И каково же было его удивление, когда он попал под дождь. В любом городе бывает пасмурно и идет дождь. И он шел под дождем. А дождь шел вместе с ним, дул ветер, задувал под рубашку даже через пуговицы, мочил лицо косыми брызгами. В общем… не такого он ожидал когда ему рассказывали о Цветочной Горе. Идти было не только сложно, но и противно. Скользкие доски настила по грязи, вместо тротуара вдоль дороги и дорожки в этом странном маленьком неопрятном городке. Все чаще грязь была и прямо на настиле. Не так много, но достаточно, чтобы поскользнуться и упасть. Он упал и встал. Он заплакал, и от обиды достал последнее яблоко и откусил его, да и забыл напрочь о яблоне, да и обо всем вообще. Тут бы и сказке кончиться, но история Пьянчужки все-таки продолжается.

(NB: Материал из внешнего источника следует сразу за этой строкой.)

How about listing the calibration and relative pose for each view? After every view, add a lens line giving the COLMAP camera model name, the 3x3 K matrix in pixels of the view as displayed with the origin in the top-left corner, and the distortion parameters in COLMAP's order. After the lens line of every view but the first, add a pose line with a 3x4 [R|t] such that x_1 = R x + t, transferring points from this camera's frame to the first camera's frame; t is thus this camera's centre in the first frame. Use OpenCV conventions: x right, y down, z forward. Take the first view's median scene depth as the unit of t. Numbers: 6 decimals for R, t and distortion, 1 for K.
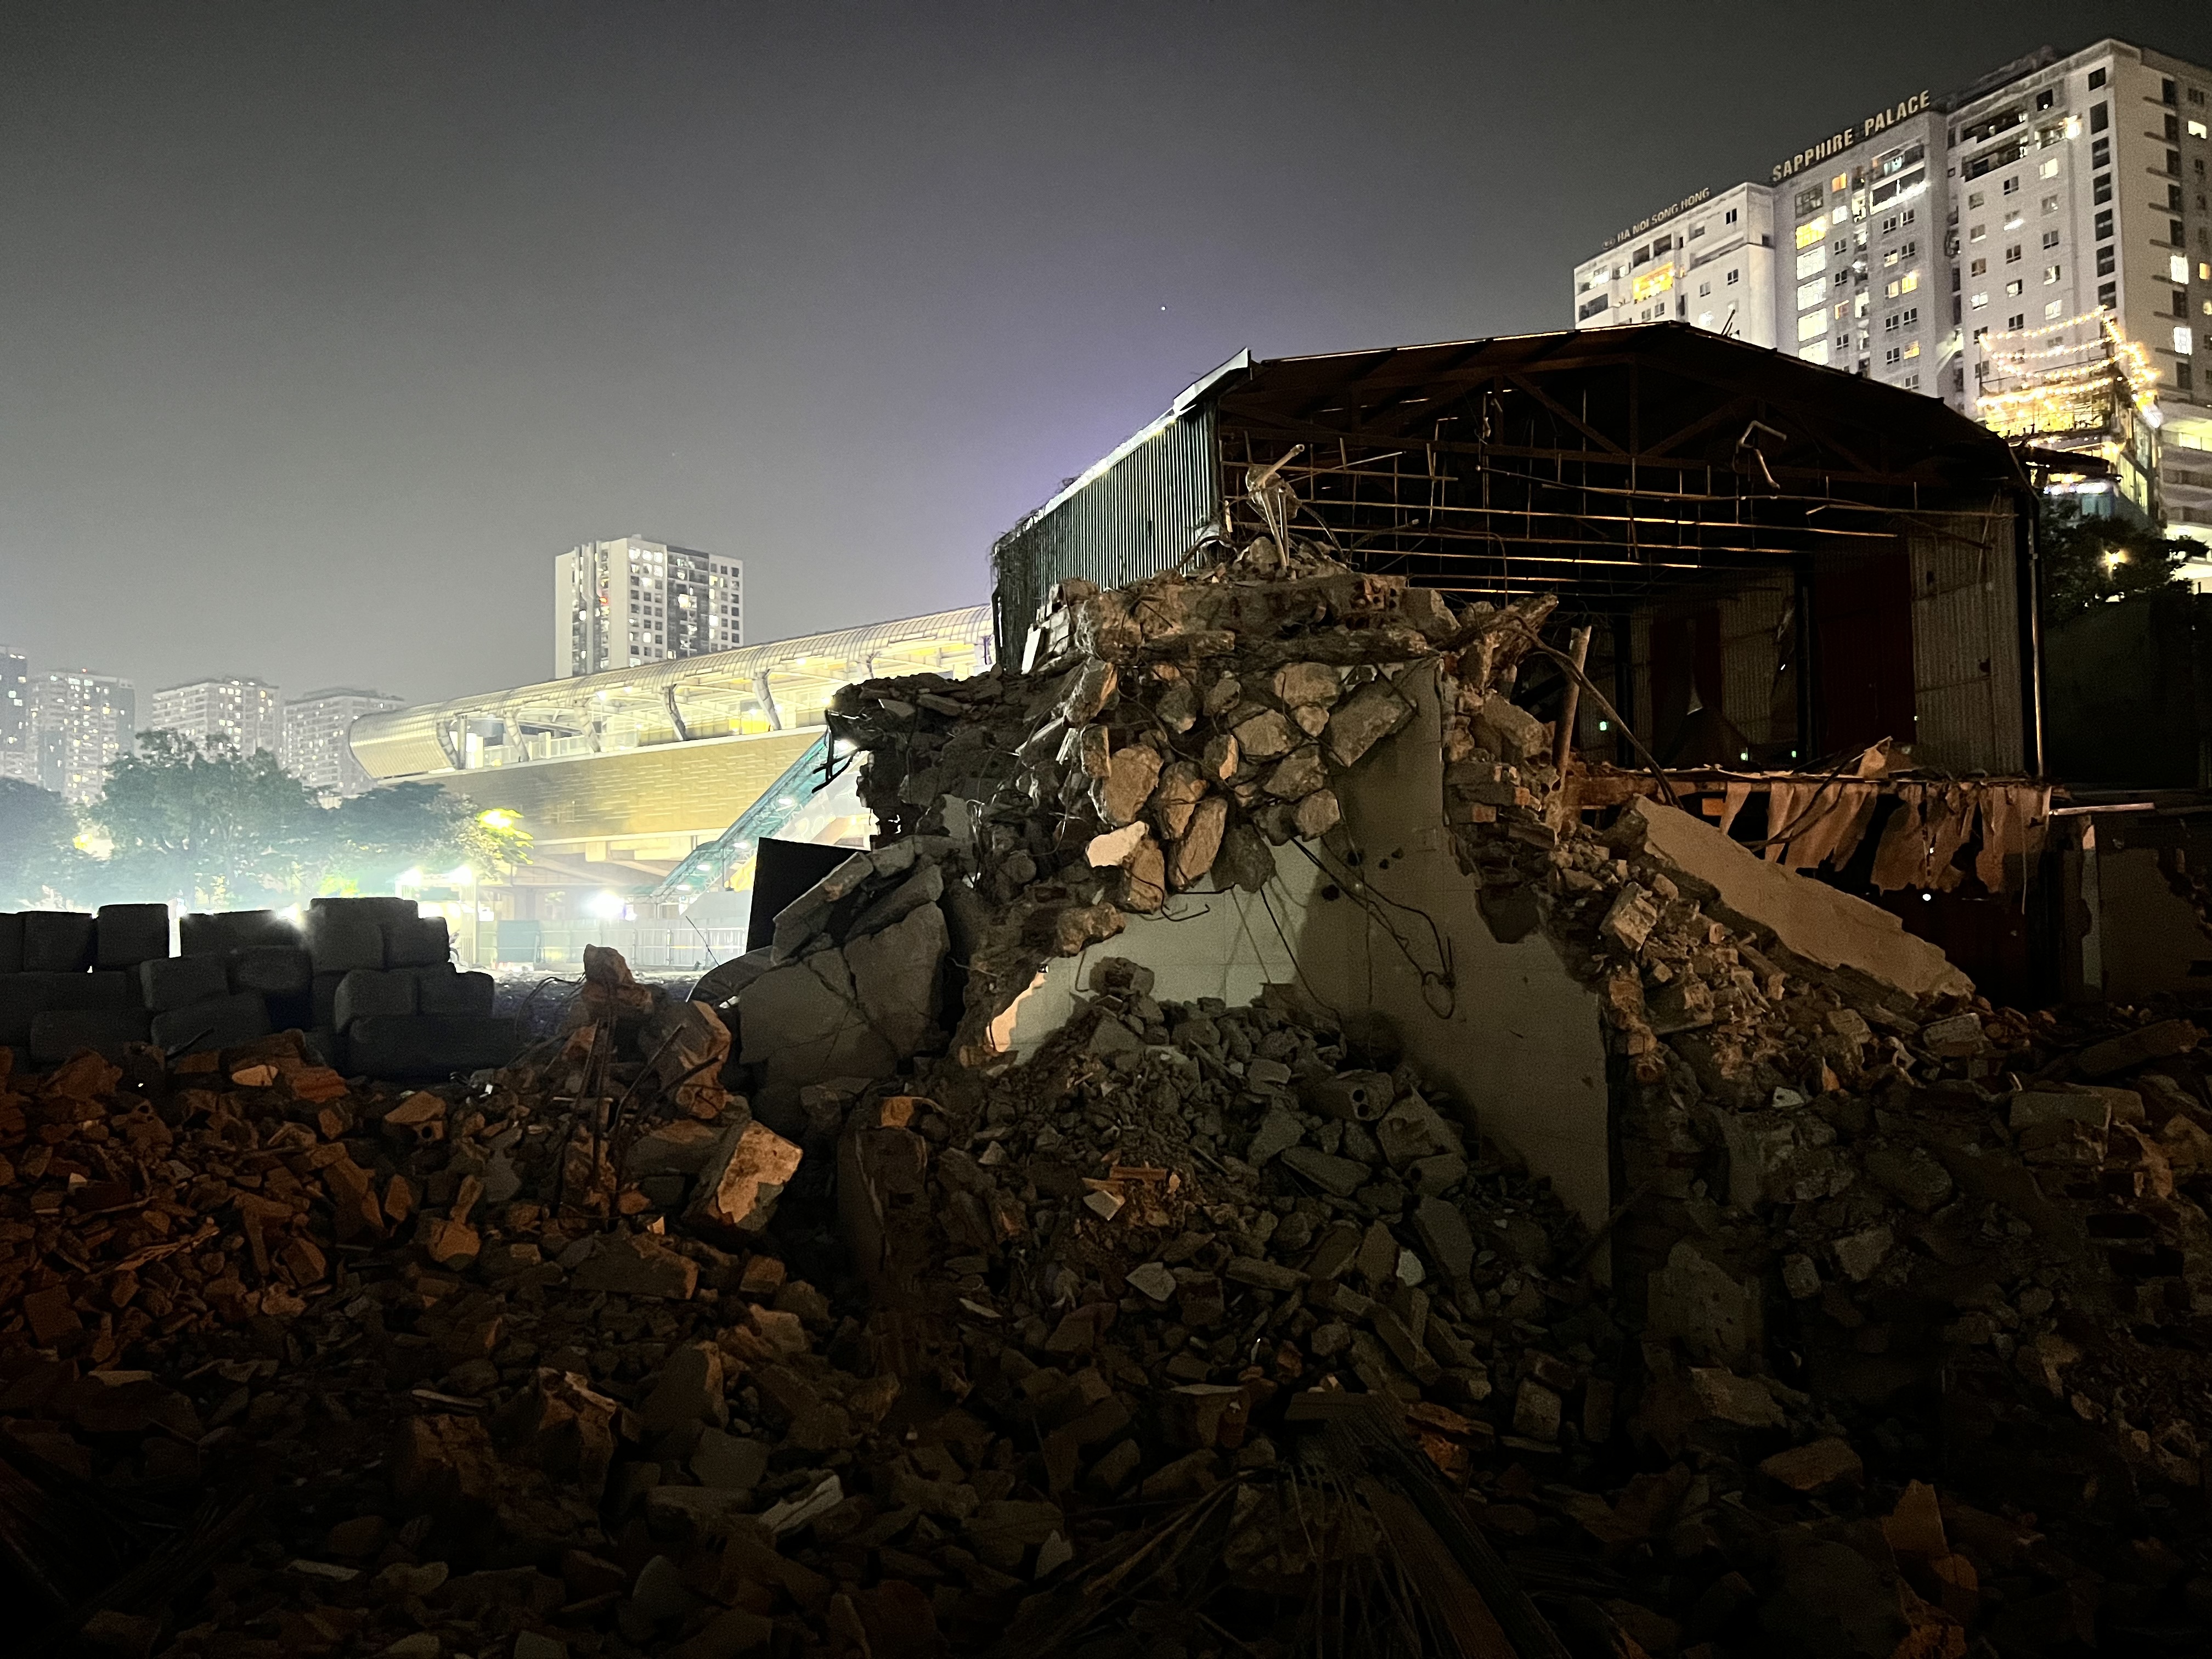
lens RADIAL K [[1688.1, 0, 1106.0], [0, 1688.1, 829.5], [0, 0, 1]] dist [0.006530, -0.007699]
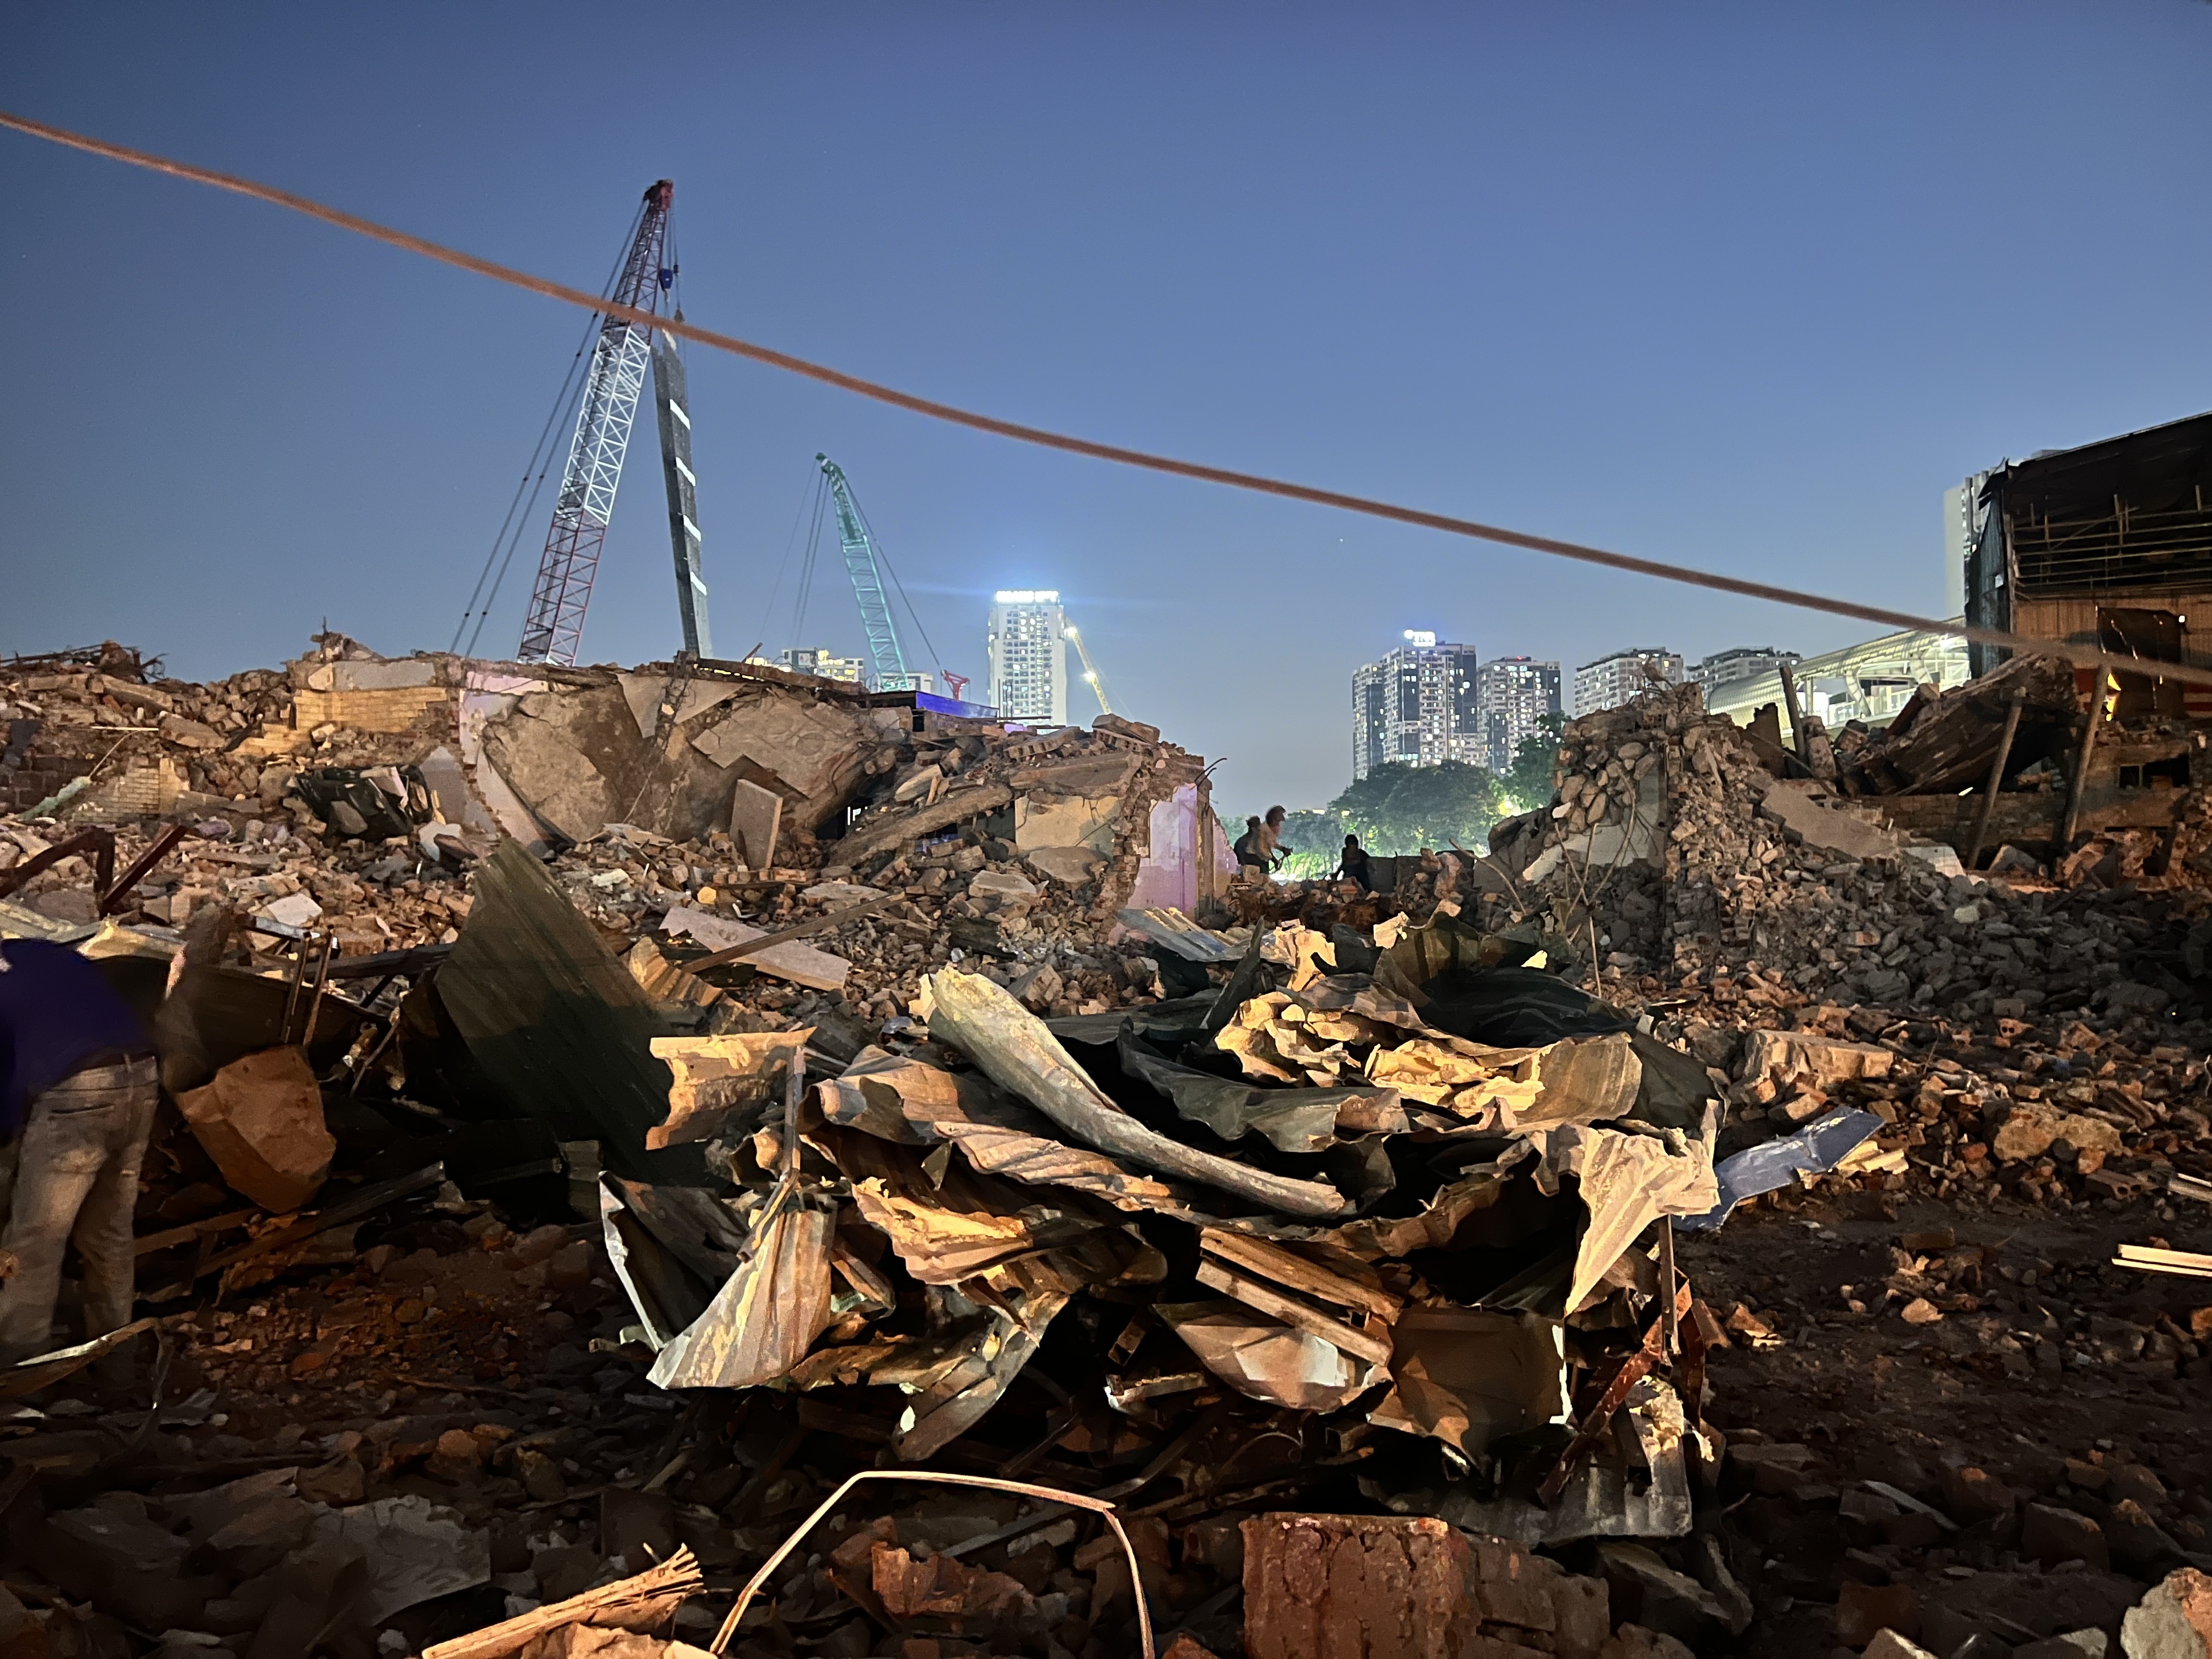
lens RADIAL K [[1688.1, 0, 1106.0], [0, 1688.1, 829.5], [0, 0, 1]] dist [0.006530, -0.007699]
pose [[0.700216, -0.018954, -0.713679, 1.505740], [0.039038, 0.999168, 0.011766, -0.022335], [0.712863, -0.036099, 0.700374, -1.582994]]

Ведь именно теперь он, наконец, услышал смех детей. Но цветов все так же не было: дети и были цветами, как утверждает один известный афоризм. Теперь это стало ясно. Пьянчужка стоял у Мирового Дерева, смотрел со скалы вниз, внимал простор, источаемый бездной по всему небу. И там, внизу и в выси была одинаковая голубизна. Кругом. Сфера бытия. А позади и над ним ствол, корни и могучие ветви. Вот каким было Мировое Дерево. А думать не хотелось. Здесь. На этой одинокой скале после всех троп, исхоженных, не принесших ему ничего, он остался один на один с дымчатой голубизной. Вот и все откровение. Теперь ему хотелось пить. В бутылке еще осталось немного воды, уже теплой и несвежей, попахивающей затхлостью, совершенно незначительный душок, но тут, наверху этой беспредельности, на краю абсолютной пустоты, неиссякаемой свежести и этот душок казался болотной вонью. Однако пить хотелось. Легенды про реку истекающую от корней древа или лгали, или не уточнили, что бьет источник где-то под корнями, в пещерах. Это могло быть. Слишком резкое Солнце, слишком глубокие, почти графитно-материальные тени. И такое белое… даже удивительно. Кажется, сейчас он только и осознал значение словосочетания «белый свет». Он-то думал, что свет бел зимой, в снежном поле, и он ошибался. Этот свет был белее. Цвета в нем обретали какую-то неестественную сверхглубокую насыщенность и контрастность, мир становился похож на картину импрессиониста. Не одни лишь безупречно черные тени. Вот оно, какое Солнце под крышей мира. Вот до чего он добрел и не набрался никакой мудрости. Ничего он не понял. Да это и не важно. Теперь стало ясно, что и понимать-то ничего не надо. И так все хорошо. Отнюдь не его пониманием красив этот мир, а самим собой. Все, что он мог — впустить в себя эту красоту, либо остаться прежним.
И тут он увидел свою Старуху.
— Маша? — удивился Пьянчужка.
— Мария, — покачала головой Мария. Она сидела там и укоризненно смотрела почти теми же глазам, что провожали его в последний раз.
— Я виноват перед тобой, я знаю. Столько дней меня не было дома… столько случилось… если бы ты только знала.
— Я знаю.
— Нет, ты только послушай…
— Не надо — я уже слышала все это и не раз. Довольно.
— Извини. Я погорячился тогда. — Пьянчужка отчаянно пытался найти твердую почву для разговора, которого никак не ожидал.
— Нет, ты прав. Просто ты не понимаешь всего. А ведь я любила тебя. Правда любила. Я даже стала другой для тебя… да, я понимаю, я не смогла дать тебе детей… И всё-таки, я стала для тебя другой, но от своей природы не уйдешь — я не способна творить жизнь. А дети… дети — это была наша единственная надежда на будущее.
— Дело не в этом.
— И в этом тоже. Но конечно главное — это ты: все ты гонялся за своими призраками свободы. До меня и до моих бед тебе никогда не было дела. Только о себе и думал. А ведь как все начиналось… Ты помнишь, как мы любили друг друга? И как мы дошли до этого? Никакого тепла. Ты меня больше не любишь?
— Люблю.
— А я только и требовала-то, в конце концов, от тебя немножко поддержки, чтобы прожить этот век вместе.